My intuition was that if an explanatory variable is independent of the response then in a multiple regression it should have a $\beta$ of zero.
Consider however the following very simple example: the distribution of $\left(Y,X_1,X_2\right)$ is multivariate normal, with a mean vector of $\mathbf{0}$, and a covariance matrix of $$\begin{pmatrix}10&2&0\\2&5&1\\0&1&1/2\end{pmatrix}.$$ Here the regression coefficients are $$\mathbf{\beta}=\begin{pmatrix}2&0\end{pmatrix}\begin{pmatrix}5&1\\1&1/2\end{pmatrix}^{-1}=\begin{pmatrix}\frac{2}{3}&-\frac{4}{3}\end{pmatrix},$$ i.e., $X_2$ has a non-zero $\beta$ despite being uncorrelated with $Y$, meaning independent from $Y$ in this case.
How can I image this?
I understand that this is a multivariate situation, so pairwise correlations are not conclusive (as the multivariate structure matters), but I thought that for multivariate normal, if I see a zero in the whole covariance matrix (and all variables are included in the regression) it just means that the $\beta$ needs to be zero.
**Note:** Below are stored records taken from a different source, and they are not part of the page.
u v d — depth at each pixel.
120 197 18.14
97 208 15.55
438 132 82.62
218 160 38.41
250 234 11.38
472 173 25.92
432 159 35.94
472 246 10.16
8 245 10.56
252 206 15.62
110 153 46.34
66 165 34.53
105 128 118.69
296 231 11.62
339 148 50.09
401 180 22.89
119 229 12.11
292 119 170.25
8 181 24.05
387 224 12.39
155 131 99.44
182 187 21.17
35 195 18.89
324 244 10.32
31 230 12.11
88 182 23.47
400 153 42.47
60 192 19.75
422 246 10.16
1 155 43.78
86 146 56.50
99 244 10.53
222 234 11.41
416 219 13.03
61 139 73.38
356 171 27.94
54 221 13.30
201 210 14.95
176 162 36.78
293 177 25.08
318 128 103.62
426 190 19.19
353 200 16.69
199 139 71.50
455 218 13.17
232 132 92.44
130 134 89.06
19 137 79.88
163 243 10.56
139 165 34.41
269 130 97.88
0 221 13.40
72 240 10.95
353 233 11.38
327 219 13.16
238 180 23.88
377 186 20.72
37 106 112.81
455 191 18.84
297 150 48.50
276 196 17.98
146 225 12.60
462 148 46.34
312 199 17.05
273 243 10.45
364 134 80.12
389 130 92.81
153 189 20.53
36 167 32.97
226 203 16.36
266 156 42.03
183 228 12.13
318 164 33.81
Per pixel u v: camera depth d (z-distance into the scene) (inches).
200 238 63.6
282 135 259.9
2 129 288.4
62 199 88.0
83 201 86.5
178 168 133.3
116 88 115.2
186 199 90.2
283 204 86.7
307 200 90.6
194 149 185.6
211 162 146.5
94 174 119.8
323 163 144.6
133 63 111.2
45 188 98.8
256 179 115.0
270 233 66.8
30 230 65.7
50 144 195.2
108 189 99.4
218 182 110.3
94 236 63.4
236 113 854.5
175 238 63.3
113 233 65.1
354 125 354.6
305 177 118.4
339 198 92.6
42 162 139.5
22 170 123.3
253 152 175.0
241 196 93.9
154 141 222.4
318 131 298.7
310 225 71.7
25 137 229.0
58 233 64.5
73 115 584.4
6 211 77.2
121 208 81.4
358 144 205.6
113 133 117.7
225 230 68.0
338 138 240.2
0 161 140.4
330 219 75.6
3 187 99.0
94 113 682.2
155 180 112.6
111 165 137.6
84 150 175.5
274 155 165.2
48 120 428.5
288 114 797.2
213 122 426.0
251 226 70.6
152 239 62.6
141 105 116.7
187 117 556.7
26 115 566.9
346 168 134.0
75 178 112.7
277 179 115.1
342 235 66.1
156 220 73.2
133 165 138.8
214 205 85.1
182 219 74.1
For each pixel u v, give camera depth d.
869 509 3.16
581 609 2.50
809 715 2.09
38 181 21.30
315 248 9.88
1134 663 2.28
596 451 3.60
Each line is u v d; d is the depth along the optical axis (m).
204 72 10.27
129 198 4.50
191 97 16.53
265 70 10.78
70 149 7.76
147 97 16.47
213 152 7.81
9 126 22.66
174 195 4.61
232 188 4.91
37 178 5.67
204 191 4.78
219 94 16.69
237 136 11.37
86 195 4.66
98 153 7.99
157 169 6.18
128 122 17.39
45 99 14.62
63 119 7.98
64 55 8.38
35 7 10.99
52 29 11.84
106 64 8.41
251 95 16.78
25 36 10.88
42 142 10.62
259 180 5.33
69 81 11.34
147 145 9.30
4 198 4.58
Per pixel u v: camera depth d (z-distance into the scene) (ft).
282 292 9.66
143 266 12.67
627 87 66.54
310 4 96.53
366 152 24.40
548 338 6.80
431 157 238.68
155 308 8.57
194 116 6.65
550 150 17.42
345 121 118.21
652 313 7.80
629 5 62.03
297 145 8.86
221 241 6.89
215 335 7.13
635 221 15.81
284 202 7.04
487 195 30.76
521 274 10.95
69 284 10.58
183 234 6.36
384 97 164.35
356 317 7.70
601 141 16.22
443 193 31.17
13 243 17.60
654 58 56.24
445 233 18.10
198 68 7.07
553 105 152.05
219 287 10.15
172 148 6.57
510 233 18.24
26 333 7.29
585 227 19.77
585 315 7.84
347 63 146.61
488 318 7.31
Corollary question: if my intuition is not correct, then is the following statement true instead: ''In a multivariate normal model, a $\beta$ is zero iff the variable is uncorrelated with the response and it is also uncorrelated with all the remaining explanatory variables''...?
That's interesting, because it would mean that from the two conditions for omitted variable bias not to occur (the variable has a zero $\beta$ or it is uncorrelated with all the other variables) the first actually implies the second (in multivariate normal model, of course).